Le gouvernement tchèque a donné son feu vert définitif à la construction de nouveaux réacteurs nucléaires sur le site de Dukovany, pour un montant estimé à 18 milliards d’euros. L’annonce met un terme à un processus d’appel d’offres très disputé, auquel participait également le français EDF, finalement écarté.
Un contrat majeur pour le nucléaire européen
C’est le groupe sud-coréen KHNP (Korea Hydro & Nuclear Power), filiale de KEPCO, qui a été désigné vainqueur de l’appel d’offres lancé par l’énergéticien tchèque CEZ. Le projet porte sur la construction d’un réacteur de type APR1000, avec possibilité d’en ajouter trois autres sur les sites de Dukovany et Temelin à l’avenir.
La République tchèque vise à sécuriser son approvisionnement électrique à long terme et réduire sa dépendance au charbon. Le nucléaire représente déjà près de 35 % de sa production nationale, et ce projet renforcera davantage cette part.
« Il s’agit de l’investissement énergétique le plus stratégique de notre histoire récente », a déclaré Jozef Síkela, ministre tchèque de l’Industrie.
EDF officiellement déboutée
Le groupe EDF avait formé un recours contre son éviction de la phase finale de sélection, estimant avoir présenté une offre compétitive basée sur l’EPR1200. Ce recours a été rejeté par l’Office tchèque pour la protection de la concurrence.
Ce revers intervient dans un contexte de concurrence internationale accrue sur les projets nucléaires civils, où les technologies coréennes et russes rivalisent avec les offres françaises et américaines.

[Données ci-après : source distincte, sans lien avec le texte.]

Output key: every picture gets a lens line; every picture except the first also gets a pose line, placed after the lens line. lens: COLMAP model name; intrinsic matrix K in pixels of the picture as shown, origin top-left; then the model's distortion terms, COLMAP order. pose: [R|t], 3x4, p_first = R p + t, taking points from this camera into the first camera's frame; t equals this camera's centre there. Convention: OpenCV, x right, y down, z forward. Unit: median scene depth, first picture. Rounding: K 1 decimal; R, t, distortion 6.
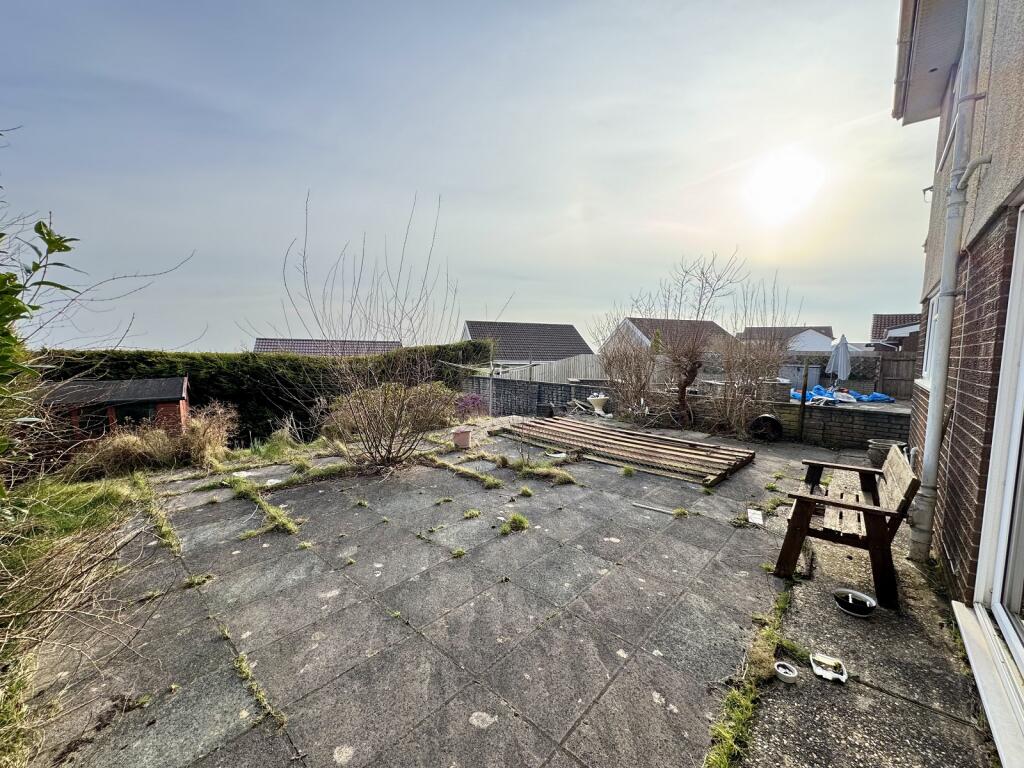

Malgré cette défaite, EDF poursuit d’autres projets dans l’Union européenne, notamment en Pologne, en Slovénie et bien sûr en France, dans le cadre du programme de relance nucléaire souhaité par l’exécutif.
Une avancée stratégique pour l’Europe centrale
Le projet de Dukovany s’inscrit dans une dynamique plus large en Europe centrale, où plusieurs pays réaffirment leur volonté de recourir au nucléaire pour atteindre leurs objectifs climatiques et énergétiques.
Outre la Tchéquie, la Pologne, la Slovaquie et la Hongrie multiplient les initiatives pour développer ou renouveler leur parc nucléaire, avec le soutien de fonds européens pour la transition.
La guerre en Ukraine et la crise énergétique de 2022-2023 ont renforcé la perception du nucléaire comme une solution de souveraineté énergétique, moins vulnérable que le gaz importé.
Une réalisation attendue d’ici 2036
La construction du premier réacteur doit débuter en 2029 pour une mise en service prévue en 2036. Le chantier mobilisera plusieurs milliers d’emplois directs et indirects, notamment dans l’ingénierie, les équipements lourds et les travaux publics.
Le consortium sud-coréen s’est engagé à recourir à 60 % de sous-traitants locaux, ce qui a pesé dans la balance selon CEZ, opérateur historique du parc électrique tchèque.
Cette annonce confirme le retour en force du nucléaire dans le mix énergétique européen, en particulier dans les pays de l’Est, plus réticents à dépendre des énergies fossiles russes ou à miser exclusivement sur l’éolien et le solaire.